The US Department of Justice has dismantled the command-and-control infrastructure powering four sprawling botnets that collectively compromised more than three million internet-connected devices worldwide. The operation, announced Thursday, represents one of the most significant law enforcement actions against distributed denial-of-service infrastructure in recent memory, though it also exposes the persistent vulnerability of everyday consumer electronics.
The takedown targeted Aisuru, KimWolf, JackSkid and Mossad, networks that had been weaponising household devices including routers, internet cameras, digital video recorders and Android smart televisions. According to court documents, these botnets collectively launched more than 300,000 DDoS attacks against targets worldwide, some of which targeted US Department of Defense systems. The scale of the attacks set records. One assault in November 2025 reached 31.4 terabits per second, enough bandwidth to cripple critical infrastructure or entire nations.
The operational scope reflects genuine international cooperation. Law enforcement from Canada and Germany joined their US counterparts in targeting the individuals operating these networks. Major technology firms including Amazon Web Services, Google, Cloudflare, Akamai and PayPal assisted in identifying command-and-control infrastructure, reversing malware, and tracing attack patterns. The coordinated seizure of domains, virtual servers and other infrastructure is designed to prevent further infections and disable the botnets' ability to launch future attacks.

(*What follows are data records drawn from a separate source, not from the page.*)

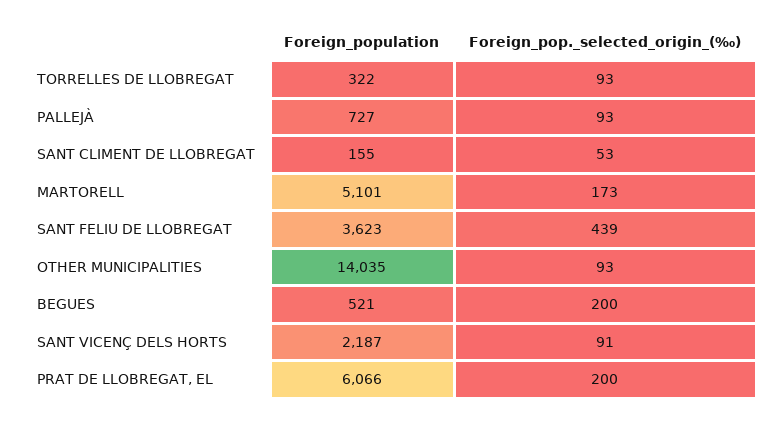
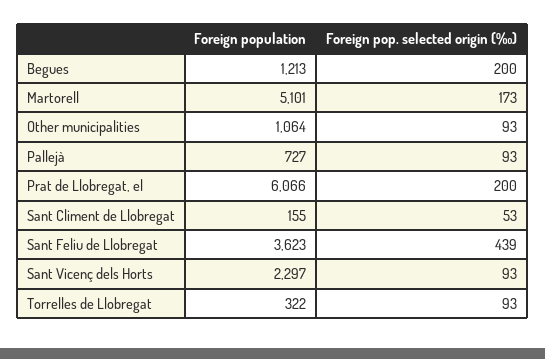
  {
    "Foreign_population": {
      "TORRELLES DE LLOBREGAT": 322,
      "PALLEJÀ": 727,
      "SANT CLIMENT DE LLOBREGAT": 155,
      "MARTORELL": 5101,
      "SANT FELIU DE LLOBREGAT": 3623,
-     "OTHER MUNICIPALITIES": 14035,
+     "OTHER MUNICIPALITIES": 1064,
-     "BEGUES": 521,
+     "BEGUES": 1213,
-     "SANT VICENÇ DELS HORTS": 2187,
+     "SANT VICENÇ DELS HORTS": 2297,
      "PRAT DE LLOBREGAT, EL": 6066
    },
    "Foreign_pop._selected_origin_(‰)": {
      "TORRELLES DE LLOBREGAT": 93,
      "PALLEJÀ": 93,
      "SANT CLIMENT DE LLOBREGAT": 53,
      "MARTORELL": 173,
      "SANT FELIU DE LLOBREGAT": 439,
      "OTHER MUNICIPALITIES": 93,
      "BEGUES": 200,
-     "SANT VICENÇ DELS HORTS": 91,
+     "SANT VICENÇ DELS HORTS": 93,
      "PRAT DE LLOBREGAT, EL": 200
    }
  }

What makes this action significant from a cybersecurity policy perspective is its focus on infrastructure disruption rather than arrest-driven responses. As cybersecurity researchers have noted, botnets function as platforms for cybercrime, with operators selling access to compromised devices to other criminals who use them for extortion, account takeovers and fraudulent activity. Some victims of DDoS attacks lost hundreds of thousands of dollars through ransom demands or remediation costs. By seizing the underlying infrastructure, authorities removed the ability for attackers to coordinate new campaigns, at least temporarily.
The operation also reveals important truths about the weakness of consumer IoT security. The majority of infected devices were household appliances that shipped with weak default credentials and rarely receive security updates. Routers and cameras from budget manufacturers are particularly common vectors. The botnets spread through publicly known vulnerabilities that vendors either never patched or patched so late that millions of devices remained exposed. Aisuru and its successor variant Kimwolf were particularly aggressive, with Kimwolf infecting over two million Android streaming devices and smart televisions by exploiting a novel technique that abused residential proxy networks for local control.
Yet a cautionary note underlies this enforcement victory. The three million devices themselves remain online in homes across the globe. Most owners will never know their equipment was compromised. Security researchers warn that without firmware updates and credential changes, many of these devices remain vulnerable to reinfection by successor botnets or new variants. The underlying conditions that enabled these networks to flourish have not changed; outdated hardware, poor security defaults, and the economic incentives driving cybercrime-as-a-service remain intact.
The timing of the takedown reflects escalating federal attention to botnet infrastructure used for cyberattacks for hire. Similar operations have targeted QakBot, 911 S5, DanaBot and other networks over the past three years. Yet law enforcement and security researchers freely acknowledge that new botnets emerge as quickly as old ones are dismantled. The question is not whether this operation will reduce DDoS attack volume permanently; it likely will not. Rather, the question is whether coordinated enforcement sends a message to operators that the costs of running such infrastructure have increased, and whether manufacturers will finally treat device security as a business-critical issue rather than an afterthought.